En el contexto de las filtraciones, el gobierno ha reconocido —a través del consejero jurídico, Julio Scherer— que la asignatura pendiente de la 4T es el Estado de derecho, con una dura crítica a los jueces. Olga Sánchez Cordero lo ha secundado por la urgencia de recuperar confianza de la ciudadanía en la justicia. Sin embargo, el impulso desde Palacio Nacional al videoescándalo parece definir una ruta más cercana a la justicia popular que a la constitucional para cumplir la promesa anticorrupción del Presidente. Que apunta con la oferta de una consulta popular para juzgar a Calderón y a Peña Nieto, al mismo tiempo que la FGR investiga los casos penalmente. ¿Falta o desdeño de pruebas? Si las tenían, para qué pactar con Lozoya.
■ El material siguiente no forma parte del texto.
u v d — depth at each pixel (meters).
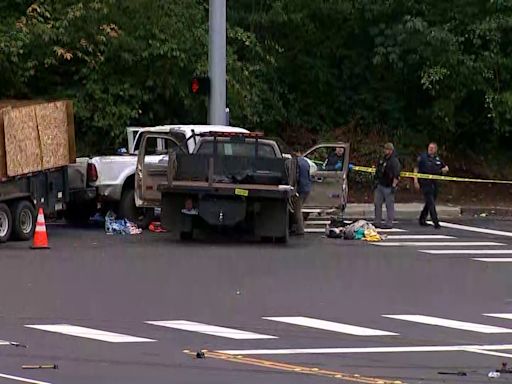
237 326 41.34
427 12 108.31
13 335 38.81
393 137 112.75
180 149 71.69
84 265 57.94
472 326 42.59
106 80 96.38
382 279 55.56
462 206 99.75
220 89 88.75
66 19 94.50
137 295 48.34
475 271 59.75
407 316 44.59
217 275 55.09
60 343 37.44
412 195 106.06
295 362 34.91
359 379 32.56
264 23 109.69
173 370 33.34
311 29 112.00
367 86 114.44
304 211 77.62
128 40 95.00
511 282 55.56
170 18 97.38
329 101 113.88
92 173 76.19
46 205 72.19
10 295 47.88
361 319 43.56
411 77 111.69
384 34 109.12
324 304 47.16
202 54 98.19
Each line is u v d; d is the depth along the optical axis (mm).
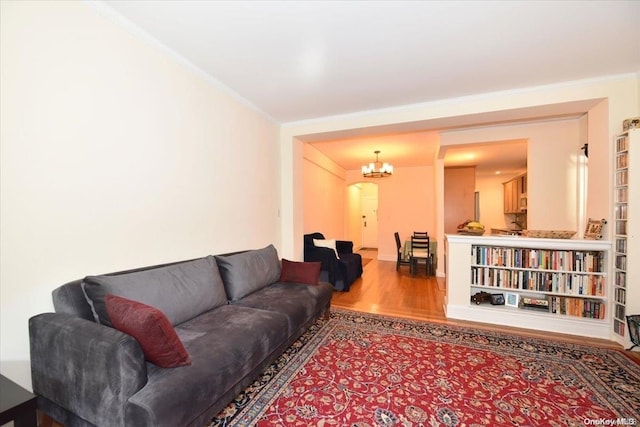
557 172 3812
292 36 2080
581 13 1831
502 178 8125
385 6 1774
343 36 2082
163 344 1318
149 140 2113
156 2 1727
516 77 2701
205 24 1942
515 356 2324
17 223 1441
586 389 1882
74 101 1656
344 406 1711
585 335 2762
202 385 1348
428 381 1970
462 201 6555
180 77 2375
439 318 3234
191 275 2123
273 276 3023
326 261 4430
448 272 3303
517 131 3984
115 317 1393
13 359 1445
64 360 1329
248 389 1867
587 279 2828
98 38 1771
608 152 2664
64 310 1533
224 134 2906
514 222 7750
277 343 2010
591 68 2525
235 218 3090
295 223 4188
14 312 1445
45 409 1435
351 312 3424
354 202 9789
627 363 2213
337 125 3775
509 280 3104
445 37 2094
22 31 1438
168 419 1174
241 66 2510
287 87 2932
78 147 1681
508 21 1915
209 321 1957
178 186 2367
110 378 1203
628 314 2467
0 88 1369
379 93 3068
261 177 3594
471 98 3131
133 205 2006
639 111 2570
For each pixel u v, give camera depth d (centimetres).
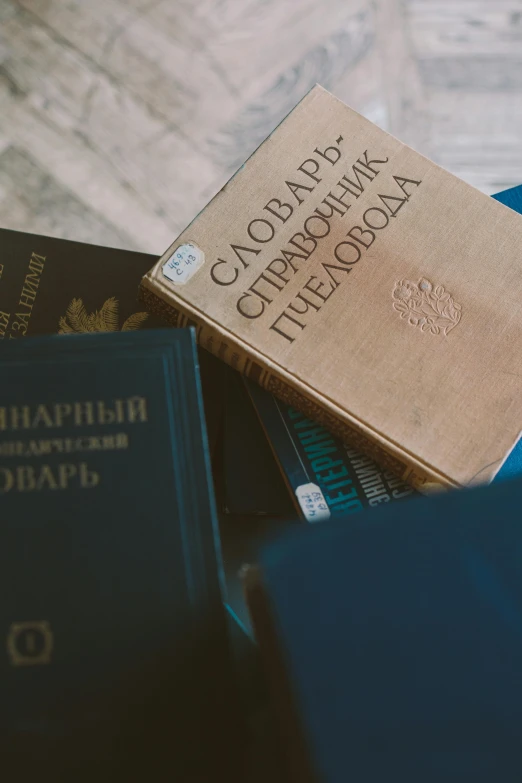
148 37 168
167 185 160
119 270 84
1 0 166
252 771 44
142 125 163
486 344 70
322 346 69
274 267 71
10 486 46
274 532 76
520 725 34
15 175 157
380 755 33
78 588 45
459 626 35
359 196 74
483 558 37
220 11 171
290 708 35
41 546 45
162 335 50
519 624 35
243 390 77
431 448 66
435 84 170
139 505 47
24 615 44
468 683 34
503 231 74
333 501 70
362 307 70
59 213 156
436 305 71
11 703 43
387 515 38
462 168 164
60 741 43
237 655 47
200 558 46
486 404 68
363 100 167
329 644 35
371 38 171
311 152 75
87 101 163
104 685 44
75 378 49
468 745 33
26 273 82
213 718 44
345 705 34
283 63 169
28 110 161
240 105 166
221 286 70
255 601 38
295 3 172
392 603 36
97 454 47
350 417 67
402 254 72
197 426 49
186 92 165
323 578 37
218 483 82
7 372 49
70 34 166
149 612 45
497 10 175
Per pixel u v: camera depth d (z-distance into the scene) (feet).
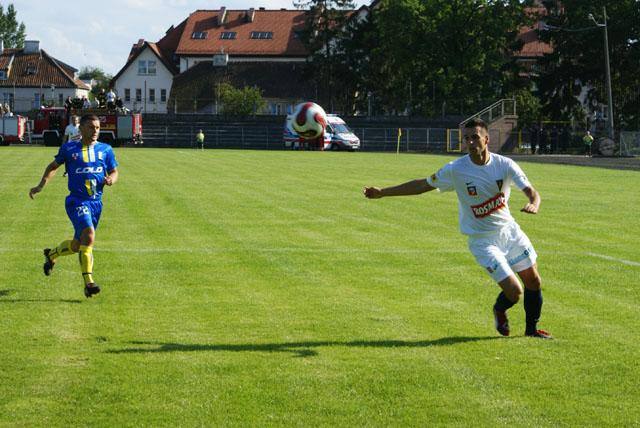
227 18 464.24
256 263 53.06
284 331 35.40
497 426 24.54
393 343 33.55
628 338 34.60
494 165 33.99
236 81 429.38
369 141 333.01
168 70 461.78
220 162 186.60
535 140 291.17
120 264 52.06
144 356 31.37
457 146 317.42
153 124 350.23
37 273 48.65
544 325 36.91
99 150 44.29
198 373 29.35
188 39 453.99
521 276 34.91
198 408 25.88
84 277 41.78
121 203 90.68
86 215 43.27
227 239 63.77
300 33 401.90
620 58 338.75
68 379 28.58
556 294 43.75
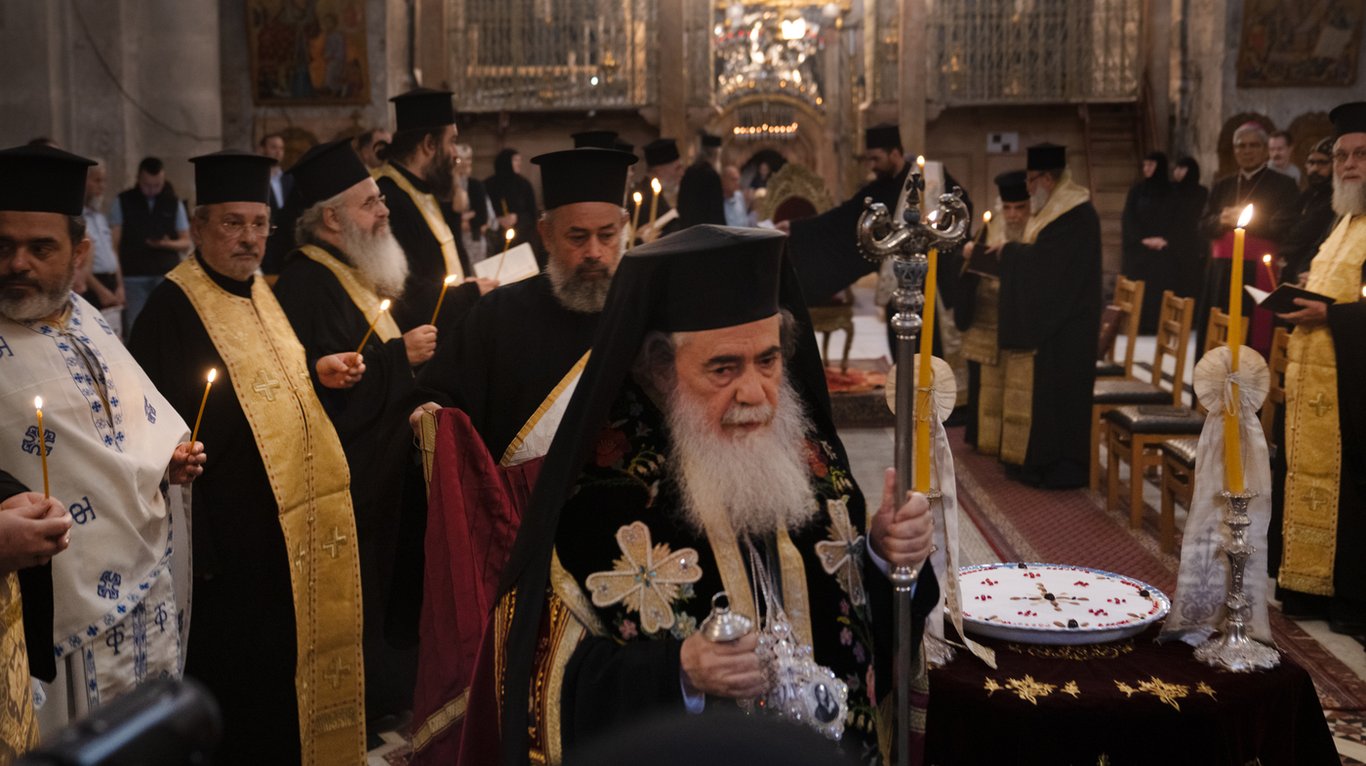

Es cierto que el INAI quedó a deber en la apertura oportuna de información sobre denuncias de sobornos que ya había desde 2017 de la constructora brasileña con justificaciones pueriles, como, en su momento, la falta de fiscal anticorrupción. El respaldo en votaciones a cerrar la llave de la transparencia en solicitudes sobre Etileno 21 u operaciones fraudulentas, como Agronitrogenados, que hoy denuncia Lozoya, socavaron su imagen y la confianza en su eficacia. Ni qué decir del Sistema Anticorrupción, que parece deambular como cadáver insepulto en las oficinas públicas en busca de recursos. Esa saga de errores evidenció falta de profesionalización, pero, sobre todo, de un diseño institucional atado al control político, por acción u omisión, de sus integrantes. Pero no es suficiente para despreciar mecanismos legales e institucionales en poder de la ciudadanía para exigir información imprescindible en la rendición de cuentas al gobierno, por ejemplo, sobre el manejo de la crisis económica y sanitaria, o a la propia Fiscalía por el proceso y la averiguación de Lozoya. No hay que olvidar que otras Tangentópolis, como Manos Limpias en Italia, se saldaron no sólo en el escándalo, sino en 1,233 condenas.